The world’s biggest optical lenses manufacturer, also confirmed its 2017 outlook after posting stronger third quarter revenues that were broadly in line with expectations.
The company had cut its annual revenue growth target in July, citing snags in China and Brazil, but its shares rose on Tuesday in response to higher sales and the general outlook.
Essilor Chief Operating Officer Laurent Vacherot said on a call with analysts that the group viewed the European Commission’s in-depth probe into the planned merger with Luxottica, launched last month, “with serenity and confidence”.
Chief Executive Hubert Sagnieres said in a statement Essilor planned to build on its third-quarter momentum between now and the end of this year “while also making major strides in its proposed combination with Luxottica.”
EU antitrust regulators opened a full-scale investigation into the Luxottica deal in September, saying the deal could reduce competition in the ophthalmic lenses and eyewear market. Their conclusions are expected by the end of February.
Luxottica and Essilor had declined to offer concessions during a preliminary EU review.

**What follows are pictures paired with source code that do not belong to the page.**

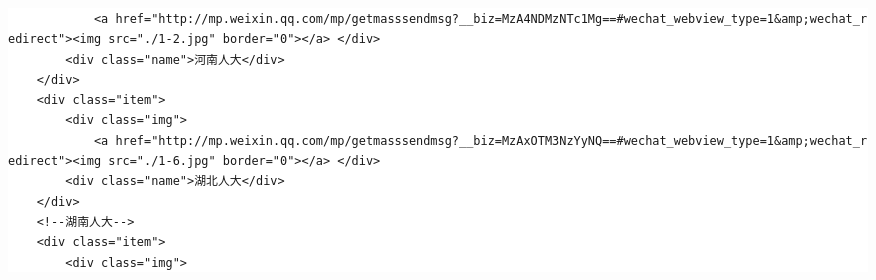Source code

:                 <a href="http://mp.weixin.qq.com/mp/getmasssendmsg?__biz=MzA4NDMzNTc1Mg==#wechat_webview_type=1&amp;wechat_redirect"><img src="./1-2.jpg" border="0"></a> </div>
            <div class="name">河南人大</div>
        </div>
        <div class="item">
            <div class="img">
                <a href="http://mp.weixin.qq.com/mp/getmasssendmsg?__biz=MzAxOTM3NzYyNQ==#wechat_webview_type=1&amp;wechat_redirect"><img src="./1-6.jpg" border="0"></a> </div>
            <div class="name">湖北人大</div>
        </div>
        <!--湖南人大-->
        <div class="item">
            <div class="img">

Vacherot told analysts substantial work had already been done on the merger.
“Authorities need time do to a quality job. The teams are very active and step by step we are preparing and progressing with confidence,” he said.
Essilor shares were up 4.21 percent at 105.25 euros at 1005 GMT, making the stock the best performer on France's benchmark CAC-40 index .FCHI.
“Performance in U.S and EMEA (Europe, Middle East and Africa) has sequentially improved in each quarter and guidance suggests a similar development in the fourth quarter,” analysts at investment bank Jefferies wrote in a note to clients.
Essilor and Luxottica, the maker of Ray-Ban sunglasses, agreed in January on a 46 billion euro ($54 billion) merger to create a global eyewear giant with annual revenue of more than 15 billion euros.
The merger has been approved by competition authorities in several countries including India, Japan and New Zealand but still needs clearance in North America and Europe.
A key regulatory concern for the EU is the possibility that the merged company might persuade opticians to buy eyewear and lenses as a package, leveraging Luxottica’s strong brand portfolio which also includes Persol as well as licensed names such as Chanel and Armani.
Competition lawyers have said that, to win clearance, the two companies may have to offer commitments to Brussels that the markets for lenses and frames will remain open to their rivals.
Given the Feb. 26 deadline set by the European Commission, the merger is not expected to be finalised before 2018 but Vacherot said the group was sticking to an initial target of closing the transaction “around the end of the year.”
Essilor said sales in the quarter ended September were up 2.5 percent on an organic basis to 1.75 billion euros. Analysts polled by Reuters had on average been expecting revenues of 1.77 billion euros.
Sales in North America were up 2.3 percent to 658 million euros despite the ravages in September of hurricanes such as Irma which led to several shop closures in the United States.
Luxottica reported weaker-than-expected third-quarter sales on Tuesday after it was forced to close some 570 shops in Texas, Florida and Puerto Rico.